L’association a conscience de la multiplicité des cas de figure et compte s’adapter à différentes situations, comme le confirme Clara Piolatto, toujours sur France Inter : « FAIRE AVEC voudrait se positionner sur trois types de publics pour faire jouer les échelles en fonction des matériaux qu’on récupère. Donc, on aimerait jouer à la fois sur des logements individuels, plutôt des propriétaires occupants dits précaires, en tout cas qui ne sont en mesure d’entretenir leur logement. Le deuxième, ce serait les copropriétés dégradées ; on sait que c’est un problème en France. Et enfin, troisième pôle, c’est les centres d’hébergement sur toute cette phase, notamment d’humanisation, du passage des chambres collectives aux chambres individuelles. »

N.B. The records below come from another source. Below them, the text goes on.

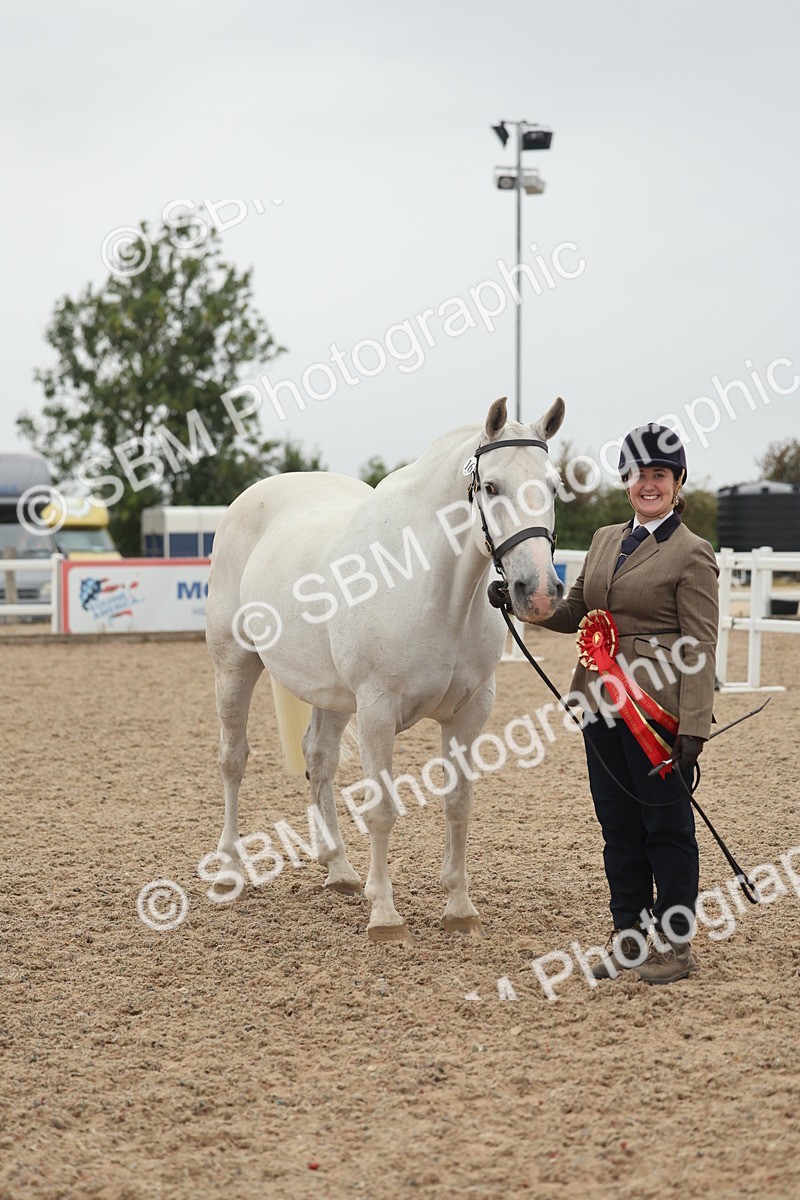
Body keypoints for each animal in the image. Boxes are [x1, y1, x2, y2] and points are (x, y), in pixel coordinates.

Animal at [205, 395, 566, 940]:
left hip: (332, 694)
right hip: (235, 663)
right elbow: (380, 810)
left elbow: (458, 804)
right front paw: (385, 916)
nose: (538, 591)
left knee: (319, 759)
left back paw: (339, 868)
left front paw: (459, 908)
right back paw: (229, 870)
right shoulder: (376, 711)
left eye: (551, 487)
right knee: (233, 759)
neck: (431, 589)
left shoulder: (471, 711)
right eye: (491, 486)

Une méthode au contact direct des habitants

En adéquation avec ses objectifs, l’association est actuellement en train de réaliser son premier chantier : transformer les chambres collectives du centre d’hébergement et réinsertion social Georges Dunand, géré par Emmaüs à Paris, en chambres individuelles. Pour mener à bien cette mission de rénovation, FAIRE AVEC propose des ateliers auprès des habitants du centre pour qu’ils participent directement et activement au chantier  : « Une fois par semaine, on se rend au centre et on propose différents ateliers pour toucher un maximum de personnes selon leurs centres d’intérêt. Par exemple, on monte une maquette tous ensemble pour rendre compte de ce qui a aujourd’hui et pour voir comment on pourrait le transformer. On a aussi un atelier corps/bien-être, pour justement s’installer dans les différents espaces du centre puis, par l’intermédiaire de la reprise de conscience de son corps, voir comment il évolue dans l’espace du centre. »

Ce contact est l’un des engagements principaux de FAIRE AVEC  : « dans un processus de co-conception, un des objectifs majeurs de l’association est de replacer les premières personnes concernées au cœur du projet architectural. » Par la suite, l’association compte maintenir ces activités et en proposer des nouvelles comme « des ateliers avec le photographe Vivian Daval, dans lesquels chaque habitant inscrit la mémoire du lieu existant ainsi que l’utopie du lieu à construire. »

Quelques mois d’existence… et déjà une récompense

Après seulement quelques mois d’existence, les efforts fournis par les 3 architectes ont déjà été repérés et récompensés. En effet, l’association FAIRE AVEC a reçu un prix de la Fondation Cognacq-Jay qui récompense et accompagne les œuvres de solidarité sociale. Avec trois autres projets, FAIRE AVEC est devenu le lauréat 2018, catégorie vision. Grâce à ce prix, l’association va pouvoir obtenir une aide financière de la part de la Fondation et obtenir des conseils et une aide précieuse pour développer encore davantage son projet. Le prix récompense : « l’innovation de Faire Avec » qui « réside dans l’alliance et la réactualisation d’outils déjà éprouvés. Elle met à jour les idées fondatrices des Compagnons d’Emmaüs. » Pour la Fondation, c’est une « innovation d’économie circulaire, sociale et solidaire au service de l’amélioration de l’habitat sans discrimination. » Car, « Faire Avec met en avant une co-élaboration de projets architecturaux, dans le respect des volontés, implications et finances de chacun. » Une récompense qui annonce de beaux jours pour l’association.